It's been 27 years since the Toronto native first upset the
neighborhood with "Kiss Mommy Goodbye," the nail-biting
best-seller about a single mother whose two children
are abducted by her ex-husband. She followed that
with 15 equally scary thrillers, including "See
Jane Run," "Don't Cry Now" and her latest, "Heartstopper."
Domestic suspense has been very, very good for Fielding, who practically invented the form.
The Toronto native was writing by the time she was old enough to read. She submitted her first story at age 8 to Jack and Jill magazine and her first screenplay at the ripe old age of 12. Both were rejected, but Fielding took it in stride.
At the University of Toronto, she
caught the acting bug and appeared in 20 campus
productions, as well as "Winter Kept Us Warm,"
a classic student film.
In 1966 she took her B.A. in English
lit with her to Hollywood. Though her career in
film was short-lived (it included one episode
of "Gunsmoke" and a Las Vegas kiss with Elvis
Presley), she acquired an American sensibility
during her years in Los Angeles that would serve
her fiction well.
She returned to Toronto and continued to act in TV commercials while crafting her early novels. There was menace lurking in domesticity, at least in Fielding's fertile imagination. Strong, ordinary women faced with mortal danger soon became her stock in trade.
Today, Fielding and her lawyer husband divide their time between homes in Toronto and Palm Beach, Fla., where golf takes the chill out of winter. They have two grown daughters, ages 31 and 27.
Bankrate spoke with Fielding at a book conference in Vancouver, British Columbia.
Bankrate: We don't know of many writers who play golf. How did you get started?
Joy Fielding:
I probably wouldn't be golfing if my husband hadn't
bought me a set of clubs. He thought it would
be something nice that we could do together, so
I thought I'd give it a try. I love being outside,
but I'm not sure I have the proper temperament
for golf. I tend to get very frustrated and very
upset.
Bankrate: You're not a club-tosser, are you?
Fielding: I have on occasion (laughs).

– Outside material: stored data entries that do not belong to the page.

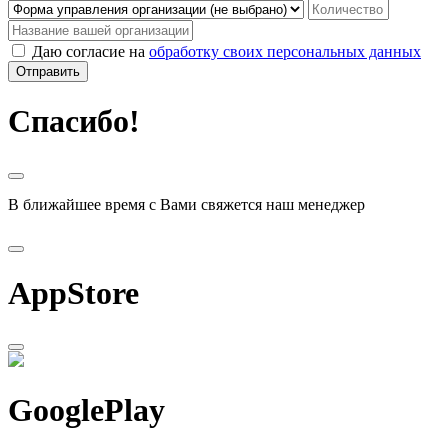
Даю согласие на
обработку своих персональных данных
Отправить
Спасибо!
В ближайшее время с Вами свяжется наш менеджер
AppStore
GooglePlay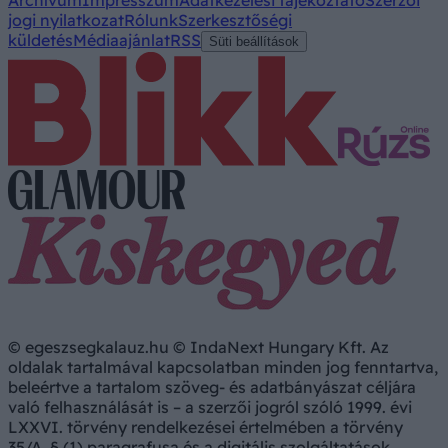
Archívum
Impresszum
Adatkezelési tájékoztató
Szerzői
jogi nyilatkozat
Rólunk
Szerkesztőségi
küldetés
Médiaajánlat
RSS
Süti beállítások
© egeszsegkalauz.hu © IndaNext Hungary Kft. Az
oldalak tartalmával kapcsolatban minden jog fenntartva,
beleértve a tartalom szöveg- és adatbányászat céljára
való felhasználását is – a szerzői jogról szóló 1999. évi
LXXVI. törvény rendelkezései értelmében a törvény
35/A. § (1) paragrafusa és a digitális szolgáltatások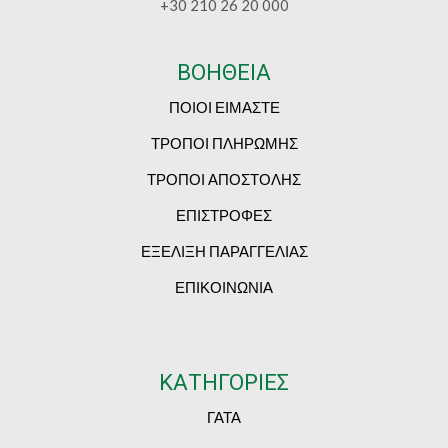
+30 210 26 20 000
ΒΟΗΘΕΙΑ
ΠΟΙΟΙ ΕΙΜΑΣΤΕ
ΤΡΟΠΟΙ ΠΛΗΡΩΜΗΣ
ΤΡΟΠΟΙ ΑΠΟΣΤΟΛΗΣ
ΕΠΙΣΤΡΟΦΕΣ
ΕΞΕΛΙΞΗ ΠΑΡΑΓΓΕΛΙΑΣ
ΕΠΙΚΟΙΝΩΝΙΑ
ΚΑΤΗΓΟΡΙΕΣ
ΓΑΤΑ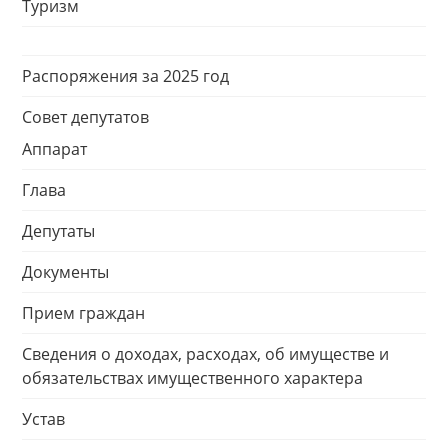
Туризм
Распоряжения за 2025 год
Совет депутатов
Аппарат
Глава
Депутаты
Документы
Прием граждан
Сведения о доходах, расходах, об имуществе и
обязательствах имущественного характера
Устав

It's less frequent than it used to be, but I would say a couple of times a year you'll see my clubs go flying.
Bankrate: You pioneered what we've come to know as the domestic suspense novel back in the early 1980s. Were there others who preceded you?
Fielding: You know, it's so funny but I don't really think there were. I never thought of myself as a pioneer in any sense, I just was writing what I liked to write, what I thought was interesting and what I thought would be fun to read. I was using my environment obviously and projecting myself into all these potentially scary situations, but I never really thought that there was nobody else doing it. It wasn't until a few years later that somebody pointed it out to me and I realized, hey, I think I was one of the first to do this.